AIM OF THE EXERCISE ▸ Render this sentence from the deck-testing account below into Spanish: "I still did not want to play it at that point, but it was clearly a playable deck."

EXCERPTED TEXT ▸
──────
On the same day, Jeremy Dezani and Guillaume Mauger joined us
to test some more. They brought Antoine Ruel’s UB devotion
decklist, an awkward looking deck featuring a lot of cards I
did not even like in draft (Omenspeaker, Judge’s Familiar). We
had a good laugh about it, until they crushed every green deck
from our gauntlet. Once again, I think that me having a hard
time respecting the deck is actually one of the reason I ended
up playing it: I took my lovely Gruul deck and decided that I
was going to prove them wrong. I tried really hard, but I did
not. Despite winning a few games, I had to admit that our
well-tested list struggled really badly against their
prototype of a deck. And it got even worst after they realized
that mono-U was just better.
Those two factors combined led us to give the deck a spot in
our gauntlet: it worked way better than it looked, and it was
obviously very well-positioned in the new metagame. I still
did not want to play it at that point, but it was clearly a
playable deck. The next day, I decided that since everyone
would focus on beating green decks, it was time to join the
Esper Control bandwagon. I played the deck against, well,
everything, with decent results. But after discussing the
games with the team, we came to the agreement that Esper never
lost to creatures (well, except against mono-red) but only to
non-creature threats. That was why Red-Green did so well
against it: playing Domri Rade, Xenagos, the Reveler and
Burning Earth made your threats more numerous than their
answers. And with that in mind, I went to bed. Meanwhile, some
guys on the team kept working on the Mono-U VS Esper match-up,
trying various plans (Thoughtseize, Ashiok, Nightmare Weaver,
and even Millstone at some point!). So when I woke up the next
day, Guillaume pointed out that from Esper’s point of view,
the most problematic thing he had faced was Jace, Architect of
Thought along with Bident of Thassa. I was kind of surprised,
since it did not seem to do much and could not overcome
Sphinx’s Revelation in terms of raw card advantage. But at
that point of my magic career, there is at least one thing I
have learnt: when I disagree with a better player, odds are
that I am wrong. So I tested his plan, and sure enough, Jace
won every time he resolved. Looking back, I should have
understood it right away: playing Thassa, God of the Sea,
Jace, Architect of Thought and Bident of Thassa represents as
many non-creature threats as what the Big Gruul deck had (in
that regard, Thassa, God of the Sea is definitely not a
creature since it cannot be killed by most removals). So the
sideboarded match-up had to be decent.
──────
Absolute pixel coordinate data
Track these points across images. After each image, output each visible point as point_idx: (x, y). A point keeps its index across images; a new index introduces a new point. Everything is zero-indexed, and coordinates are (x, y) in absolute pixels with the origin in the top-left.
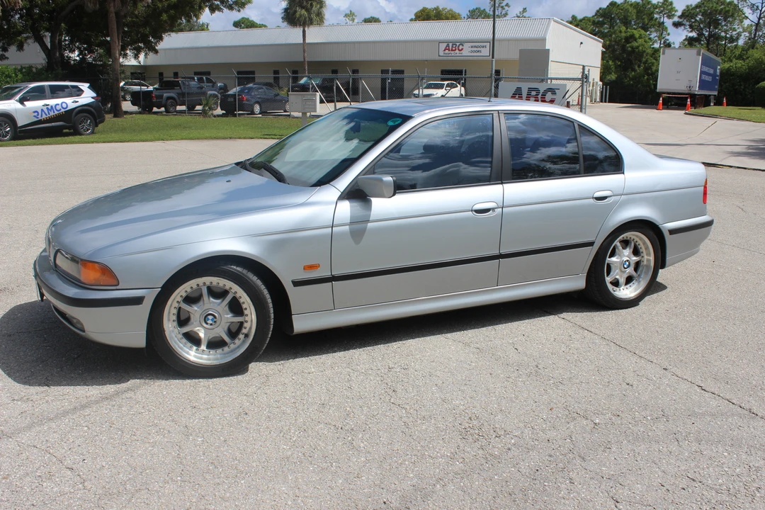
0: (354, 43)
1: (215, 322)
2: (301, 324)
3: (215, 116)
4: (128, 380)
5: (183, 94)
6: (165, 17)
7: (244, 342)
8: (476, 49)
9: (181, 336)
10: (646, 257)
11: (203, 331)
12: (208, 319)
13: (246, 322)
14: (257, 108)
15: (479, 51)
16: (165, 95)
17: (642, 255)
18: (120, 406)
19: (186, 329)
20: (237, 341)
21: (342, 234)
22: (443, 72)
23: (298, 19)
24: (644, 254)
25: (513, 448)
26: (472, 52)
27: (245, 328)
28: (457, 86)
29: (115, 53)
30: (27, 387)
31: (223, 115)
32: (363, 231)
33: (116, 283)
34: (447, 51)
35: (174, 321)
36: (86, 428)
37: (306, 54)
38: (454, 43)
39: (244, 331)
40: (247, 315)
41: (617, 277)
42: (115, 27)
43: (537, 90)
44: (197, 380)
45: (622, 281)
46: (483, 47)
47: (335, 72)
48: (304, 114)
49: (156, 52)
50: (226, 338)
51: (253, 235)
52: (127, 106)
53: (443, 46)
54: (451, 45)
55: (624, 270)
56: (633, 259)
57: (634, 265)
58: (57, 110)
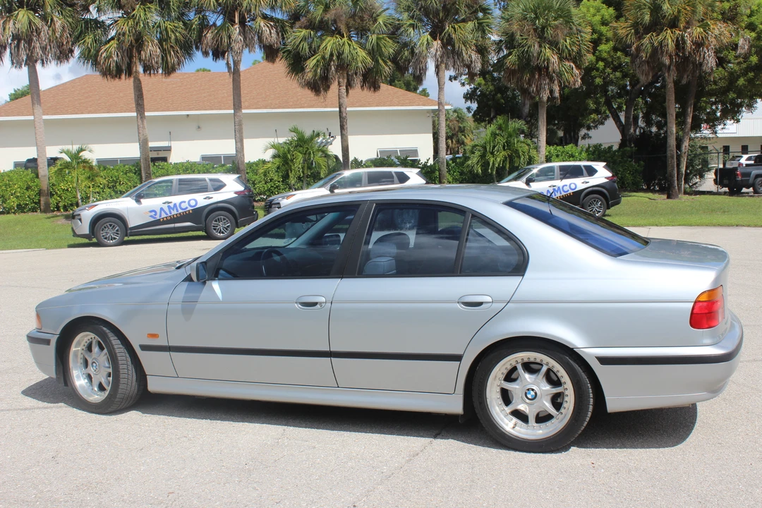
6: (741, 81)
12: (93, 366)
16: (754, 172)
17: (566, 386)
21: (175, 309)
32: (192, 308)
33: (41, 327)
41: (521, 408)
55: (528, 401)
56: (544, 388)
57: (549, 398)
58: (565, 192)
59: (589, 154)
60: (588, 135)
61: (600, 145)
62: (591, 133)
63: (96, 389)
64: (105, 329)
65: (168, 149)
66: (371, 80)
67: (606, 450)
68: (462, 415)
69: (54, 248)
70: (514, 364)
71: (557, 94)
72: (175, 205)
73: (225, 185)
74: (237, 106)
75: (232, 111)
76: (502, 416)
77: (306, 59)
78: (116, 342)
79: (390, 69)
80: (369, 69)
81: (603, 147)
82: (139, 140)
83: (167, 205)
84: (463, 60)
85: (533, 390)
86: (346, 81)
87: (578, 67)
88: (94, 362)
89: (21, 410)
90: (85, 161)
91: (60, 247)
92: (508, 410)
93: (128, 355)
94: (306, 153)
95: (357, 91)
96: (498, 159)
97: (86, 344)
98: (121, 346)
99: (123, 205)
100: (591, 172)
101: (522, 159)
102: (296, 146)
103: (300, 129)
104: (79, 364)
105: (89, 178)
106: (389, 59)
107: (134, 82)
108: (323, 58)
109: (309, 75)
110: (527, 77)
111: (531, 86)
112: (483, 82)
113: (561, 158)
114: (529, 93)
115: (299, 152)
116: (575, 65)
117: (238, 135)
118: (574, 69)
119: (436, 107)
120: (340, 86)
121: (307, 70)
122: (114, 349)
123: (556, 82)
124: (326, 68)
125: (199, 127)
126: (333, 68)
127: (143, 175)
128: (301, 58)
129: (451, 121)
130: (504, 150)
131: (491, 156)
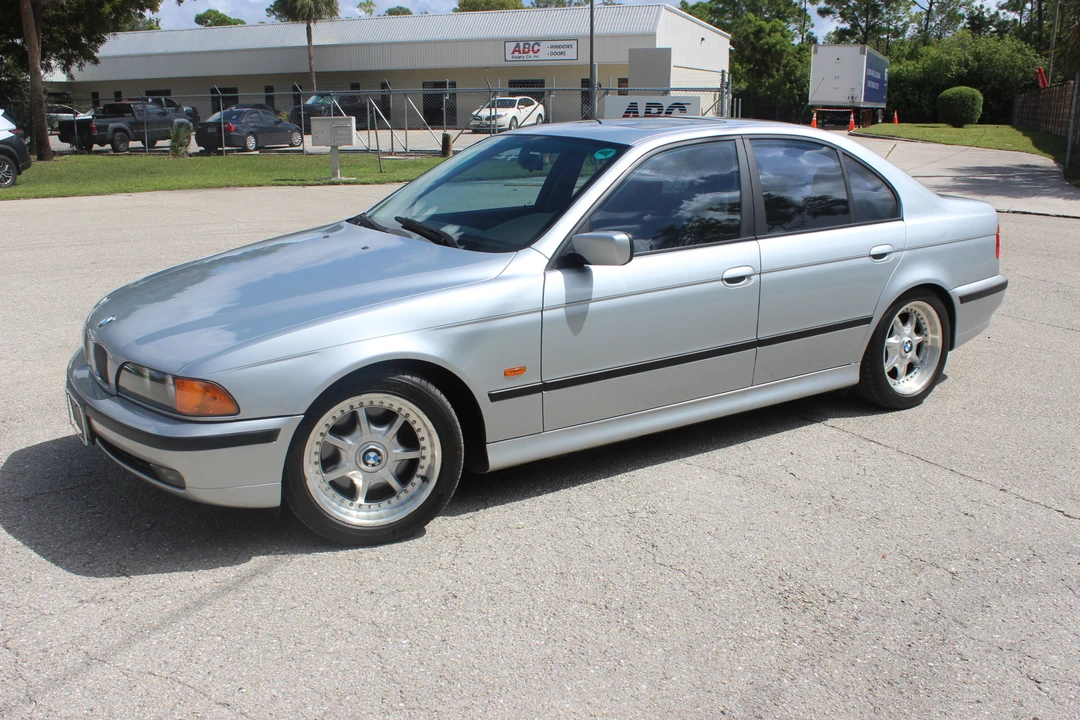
──────
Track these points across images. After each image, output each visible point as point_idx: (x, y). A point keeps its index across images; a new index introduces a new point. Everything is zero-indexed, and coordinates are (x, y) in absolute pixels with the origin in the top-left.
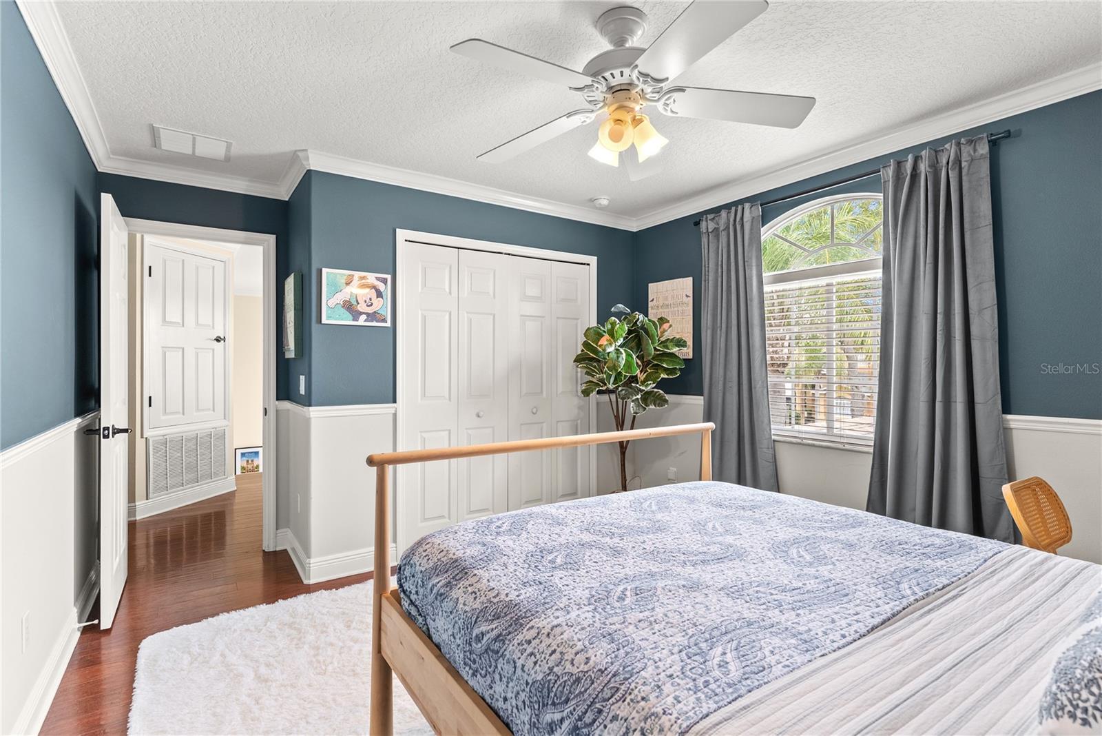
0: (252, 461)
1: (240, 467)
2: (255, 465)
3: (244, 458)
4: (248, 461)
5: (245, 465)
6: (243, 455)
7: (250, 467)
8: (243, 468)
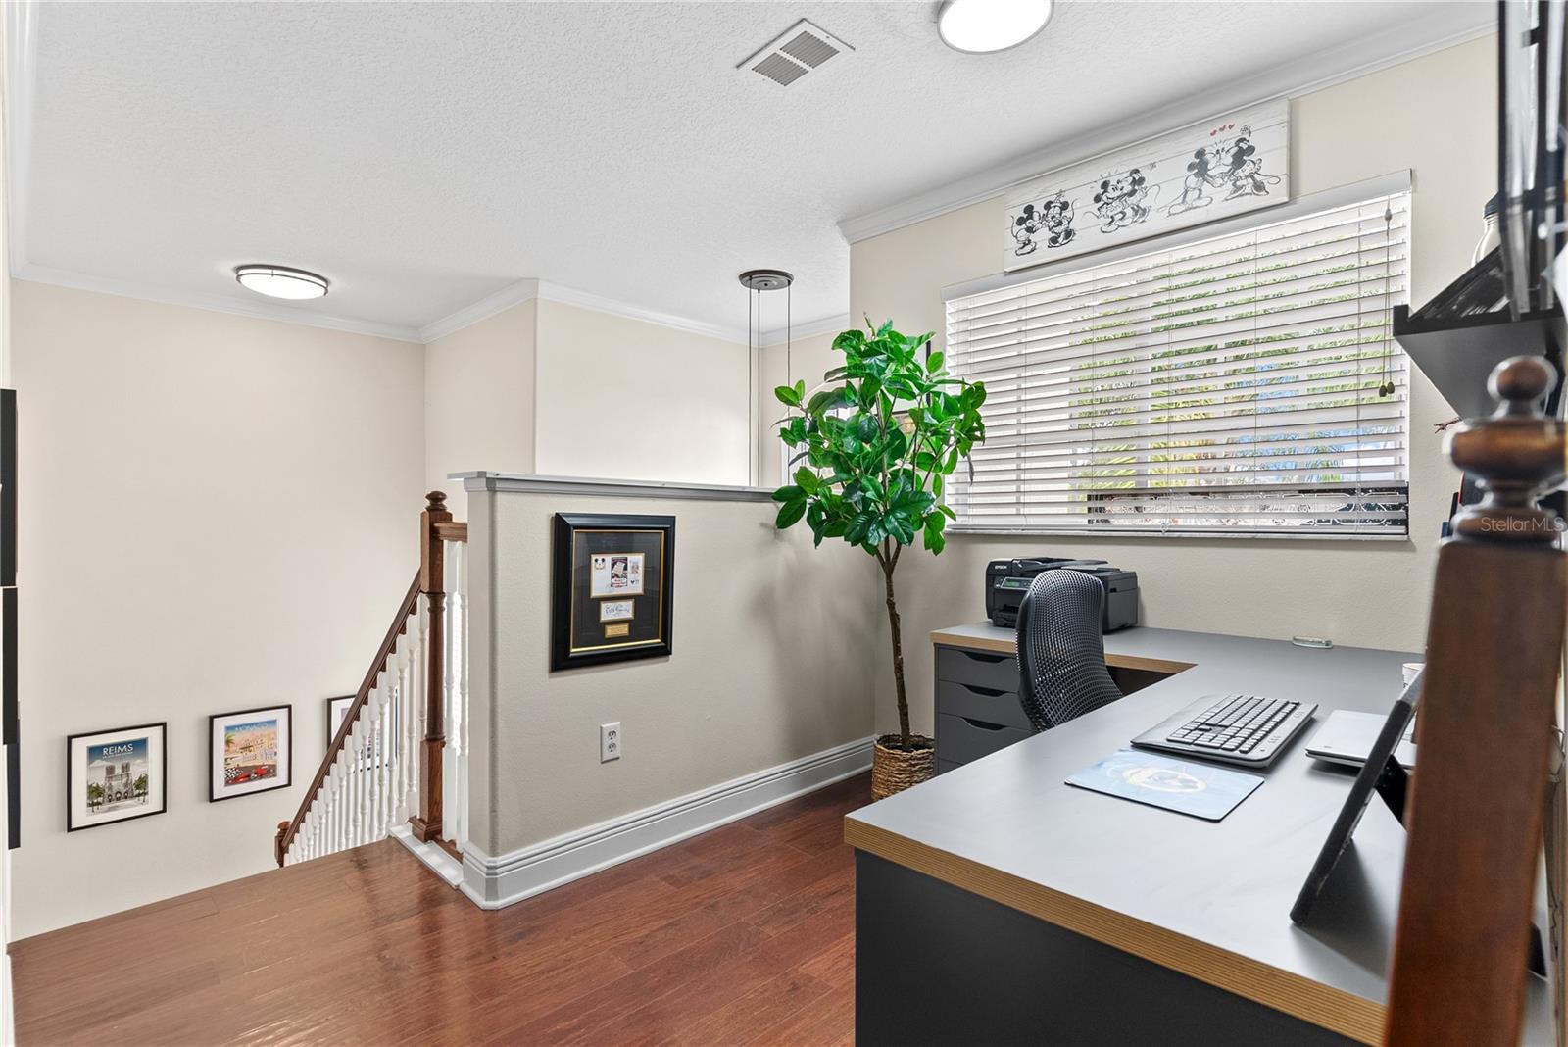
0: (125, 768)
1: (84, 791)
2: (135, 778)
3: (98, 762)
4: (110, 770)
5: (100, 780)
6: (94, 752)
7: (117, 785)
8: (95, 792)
──────
ANSWER SECTION ▸ Todavía no quería jugarlo en ese momento, pero claramente era un mazo jugable.